In the fifth and final loop before Rika calls it quits, Satoko wakes her up in bed as usual, but she has a heavy fever and hurts “all over”. Turns out she’s already dead right out of the gate—she just doesn’t know it yet. In this loop, Satoko is the neck-scratcher, and has already killed everyone else. The Oyashiro-sama in her head has told her the priestess-hood must pass from Rika to her.
What awful sin has caused Satoko to be compelled to disembowel a conscious Rika and hack away at her guts with a ceremonial staff? The simple reason that Rika wished and dreamed of leaving Hinamizawa, abandoning Oyashiro-sama and everyone she knows for a sophisticated life elsewhere. There is no greater sin for a priestess than to forsake their deity thus.
But before she dies, Rika expresses her sorrow and guilt and essentially begs for forgiveness, which Satoko is sure Oyashiro-sama will bestow upon her if she’s serious in her contriteness. The younger and older Rikas converse in an idealized Hinamizawa and wonder why their dreams ever strayed from the village. Then, as Satoko embraces her, hopeful that things will be better next time, Rika closes her pinky and snaps.

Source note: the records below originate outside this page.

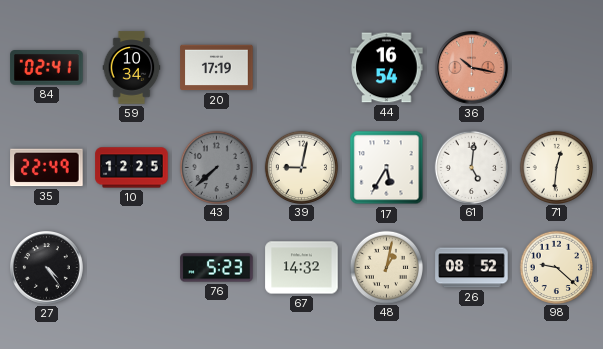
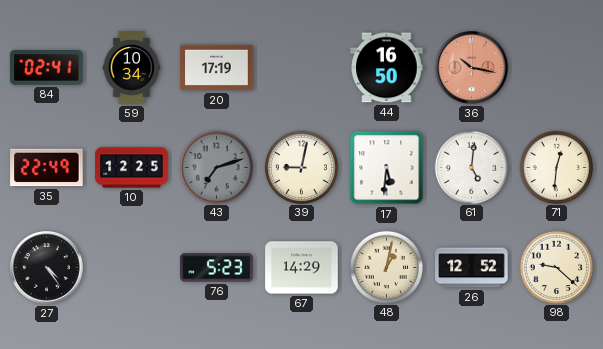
44: 16:54 -> 16:50
43: 7:38 -> 7:12
17: 5:35 -> 5:31
67: 14:32 -> 14:29
26: 08:52 -> 12:52
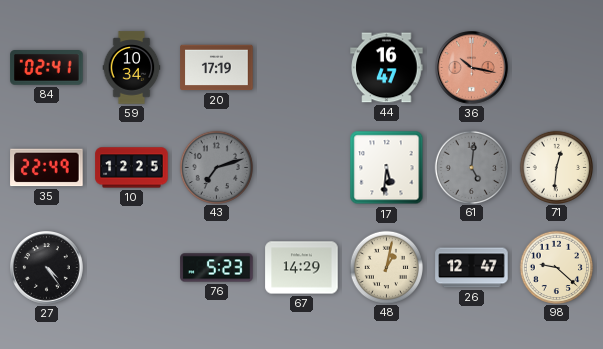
44: 16:50 -> 16:47
39: 9:02 -> none
61 dial: white -> grey
26: 12:52 -> 12:47
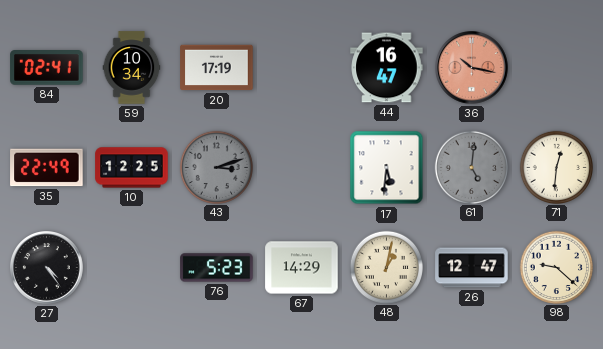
43: 7:12 -> 3:12
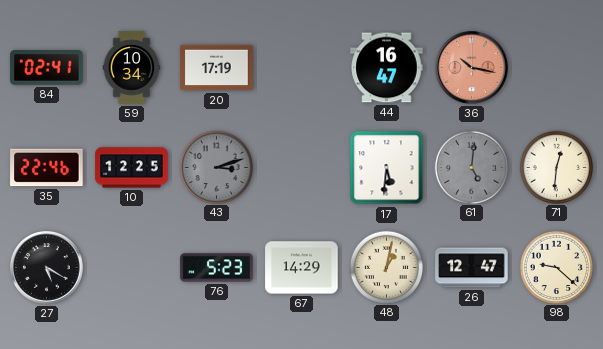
35: 22:49 -> 22:46
27: 4:24 -> 5:20
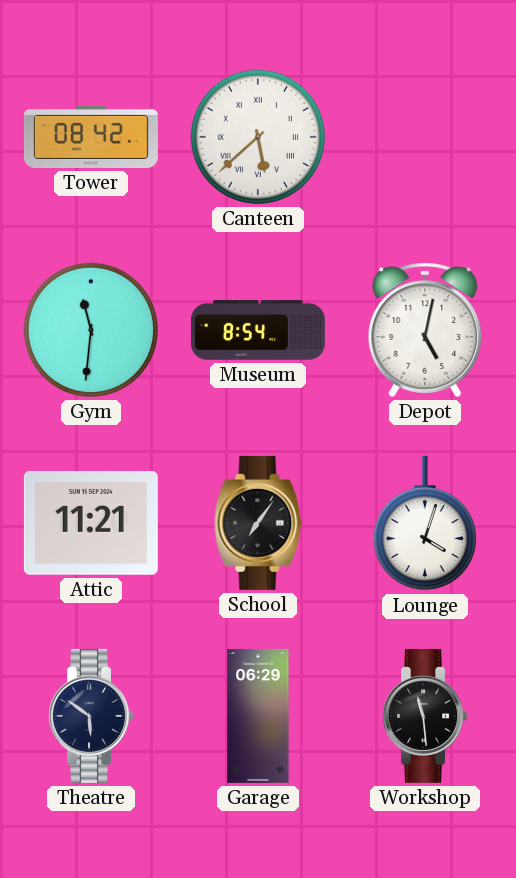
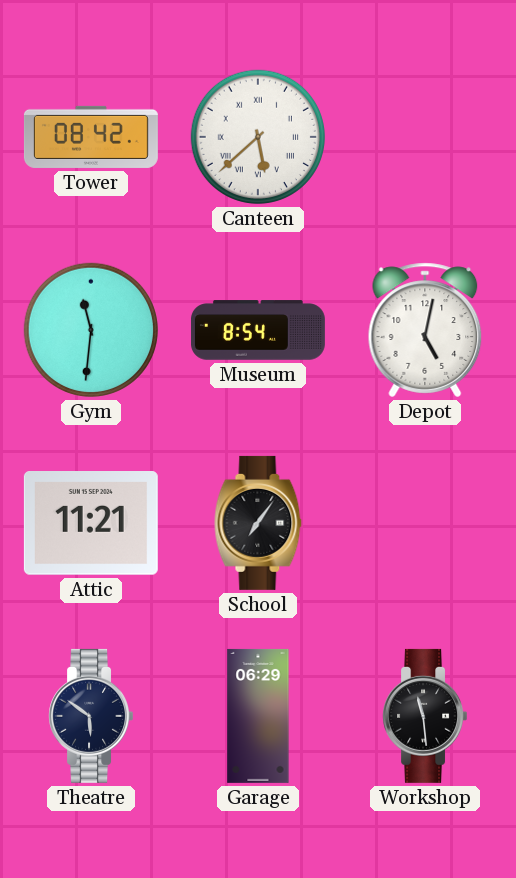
Lounge: 4:03 -> none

Satoko wakes Rika up as usual, only this time outside. Rika’s guts are where they belong, inside her body, and the whole gang is in their bathing suits for a day of summer fun in the river. It’s Higurashi’s version of a beach episode, portraying the Sonozaki twins in bikinis and the other girls in school swimsuits.
As the sun goes down, Rika talks to Satoko about a realization she hand about two very long, very different dreams she was having. One dream was painful while she was liviing in it, but looking back knows it was full of “shining wonders”. In her other dream, she never noticed those wonders, and was punished for clinging to an “ungrateful” dream (the one where she leaves town for a fancy school).
Rika concludes by saying she loves Hinamizawa, and everyone in it, and Satoko, almost serving as a proxy to Oyashiro-sama, embraces her once more, glad to have heard Rika speak such words. With Rika no longer dreaming of being anywhere else, her curse is seemingly lifted. No one gets the neck itch, nobody kills or dies, and everyone watches her perform the Watanagashi dance.
Then Rika spots Tomitake wandering into the woods and she stops him to say something about her and Takano, only for Takano to emerge from the trees. She wants to talk to Rika too. I wonder what about, and if and how this latest loop, so ideal and peaceful so far, will suddenly go sideways.